Flock Safety’s APLRs can only help law enforcement collect certain information and aid with related crimes. For example, the camera can spot a stolen vehicle, or flag another vehicle for matching the description of one seen at a crime, leading to a recovery, impound, and/or arrest. There have been other instances where the APLRs have come in handy, like resolving AMBER and SILVER alerts.

Flock Safety’s cameras do not take photos of identifiable information or data, like faces, and aren’t keyed to be use for traffic enforcement, like speeding.

“These are cameras for solving crimes,” Valdez said. “There’s no way that in the future that these will be used for ticking, checking registrations, etc.”

According to Black Diamond’s annual crime stats, the department received 19 vehicle theft reports, 83 shoplifts, and 2,399 suspicious vehicle stops in 2022.

PRIVACY VS. SECURITY

Flock Safety’s spokeswoman Holly Beilin said that the company tries to balance securing neighborhoods while also protecting people’s privacy.

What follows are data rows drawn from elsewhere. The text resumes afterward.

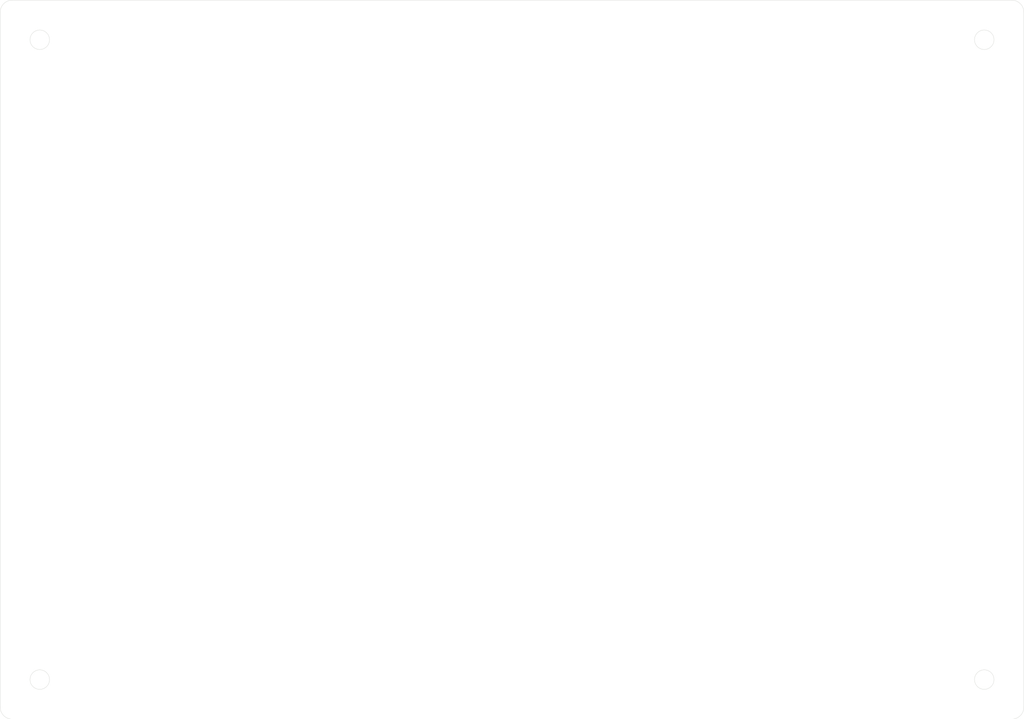
<source format=kicad_pcb>
(kicad_pcb (version 20171130) (host pcbnew "(5.1.9)-1")

  (general
    (thickness 1.6)
    (drawings 15)
    (tracks 0)
    (zones 0)
    (modules 0)
    (nets 1)
  )

  (page A4)
  (title_block
    (title "TW13-3-8 bottom plate")
    (date 2021-10-25)
    (rev 1)
  )

  (layers
    (0 F.Cu signal)
    (31 B.Cu signal)
    (32 B.Adhes user)
    (33 F.Adhes user)
    (34 B.Paste user)
    (35 F.Paste user)
    (36 B.SilkS user)
    (37 F.SilkS user)
    (38 B.Mask user)
    (39 F.Mask user)
    (40 Dwgs.User user)
    (41 Cmts.User user)
    (42 Eco1.User user)
    (43 Eco2.User user)
    (44 Edge.Cuts user)
    (45 Margin user)
    (46 B.CrtYd user)
    (47 F.CrtYd user)
    (48 B.Fab user)
    (49 F.Fab user)
  )

  (setup
    (last_trace_width 0.25)
    (trace_clearance 0.2)
    (zone_clearance 0.508)
    (zone_45_only no)
    (trace_min 0.2)
    (via_size 0.8)
    (via_drill 0.4)
    (via_min_size 0.4)
    (via_min_drill 0.3)
    (uvia_size 0.3)
    (uvia_drill 0.1)
    (uvias_allowed no)
    (uvia_min_size 0.2)
    (uvia_min_drill 0.1)
    (edge_width 0.05)
    (segment_width 0.2)
    (pcb_text_width 0.3)
    (pcb_text_size 1.5 1.5)
    (mod_edge_width 0.12)
    (mod_text_size 1 1)
    (mod_text_width 0.15)
    (pad_size 1.524 1.524)
    (pad_drill 0.762)
    (pad_to_mask_clearance 0)
    (aux_axis_origin 0 0)
    (grid_origin 150 100)
    (visible_elements 7FFFFFFF)
    (pcbplotparams
      (layerselection 0x010fc_ffffffff)
      (usegerberextensions false)
      (usegerberattributes true)
      (usegerberadvancedattributes true)
      (creategerberjobfile true)
      (excludeedgelayer true)
      (linewidth 0.150000)
      (plotframeref false)
      (viasonmask false)
      (mode 1)
      (useauxorigin false)
      (hpglpennumber 1)
      (hpglpenspeed 20)
      (hpglpendiameter 15.000000)
      (psnegative false)
      (psa4output false)
      (plotreference true)
      (plotvalue true)
      (plotinvisibletext false)
      (padsonsilk false)
      (subtractmaskfromsilk false)
      (outputformat 1)
      (mirror false)
      (drillshape 1)
      (scaleselection 1)
      (outputdirectory ""))
  )

  (net 0 "")

  (net_class Default "これはデフォルトのネット クラスです。"
    (clearance 0.2)
    (trace_width 0.25)
    (via_dia 0.8)
    (via_drill 0.4)
    (uvia_dia 0.3)
    (uvia_drill 0.1)
  )

  (gr_line (start 66 157) (end 66 43) (layer Edge.Cuts) (width 0.05) (tstamp 61761FE3))
  (gr_line (start 232 159) (end 68 159) (layer Edge.Cuts) (width 0.05) (tstamp 61761FDD))
  (gr_line (start 234 43) (end 234 157) (layer Edge.Cuts) (width 0.05) (tstamp 61761FD7))
  (gr_line (start 68 41) (end 232 41) (layer Edge.Cuts) (width 0.05) (tstamp 61761FD1))
  (gr_circle (center 227.5 47.5) (end 229.1 47.5) (layer Edge.Cuts) (width 0.05) (tstamp 61761F95))
  (gr_circle (center 72.5 47.5) (end 74.1 47.5) (layer Edge.Cuts) (width 0.05) (tstamp 61761F95))
  (gr_circle (center 72.5 152.5) (end 74.1 152.5) (layer Edge.Cuts) (width 0.05) (tstamp 61761F95))
  (gr_arc (start 232 157) (end 232 159) (angle -90) (layer Edge.Cuts) (width 0.05) (tstamp 61761E8D))
  (gr_arc (start 68 157) (end 66 157) (angle -90) (layer Edge.Cuts) (width 0.05) (tstamp 61761E8D))
  (gr_arc (start 68 43) (end 68 41) (angle -90) (layer Edge.Cuts) (width 0.05) (tstamp 61761E8D))
  (gr_arc (start 232 43) (end 234 43) (angle -90) (layer Edge.Cuts) (width 0.05) (tstamp 61761E8D))
  (gr_circle (center 150 100) (end 150 102) (layer Dwgs.User) (width 0.1) (tstamp 6176164E))
  (gr_line (start 150 97) (end 150 103) (layer Dwgs.User) (width 0.1))
  (gr_line (start 147 100) (end 153 100) (layer Dwgs.User) (width 0.1))
  (gr_circle (center 227.5 152.5) (end 229.1 152.5) (layer Edge.Cuts) (width 0.05) (tstamp 61761B31))

)

</source>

For example, Flock Safety cameras only take photos of license plates — and close-ups at that — and not people’s faces, and the officers can’t even use Flock Safety’s system to search by name, date of birth, social security number, gender, race, or “anything to do with a person,” she said, adding that officers have to use other system to find data like who the registered owner of a particular vehicle might be. “There’s absolutely no personally-identifiable information in the system.”

Also, the data collected by the APLRs, which is encrypted, is “hard deleted” after 30 days.

“We think 30 days is a good amount of time to balance the need for investigations and also protecting privacy,” she said.

Finally, officers are not able to access data unless they log a reason for why they’re using it; typically, Beilin said, they have to provide Flock Safety’s system with a case number first.

“The reason for that guardrail is to make the system audit-able” in order to catch any misuse of data, she continued. “Flock works with thousands of police agencies, and the number of instances of documented misuse is literally tiny, and anything that has even happened has been caught within a week because of that intent audit trail.”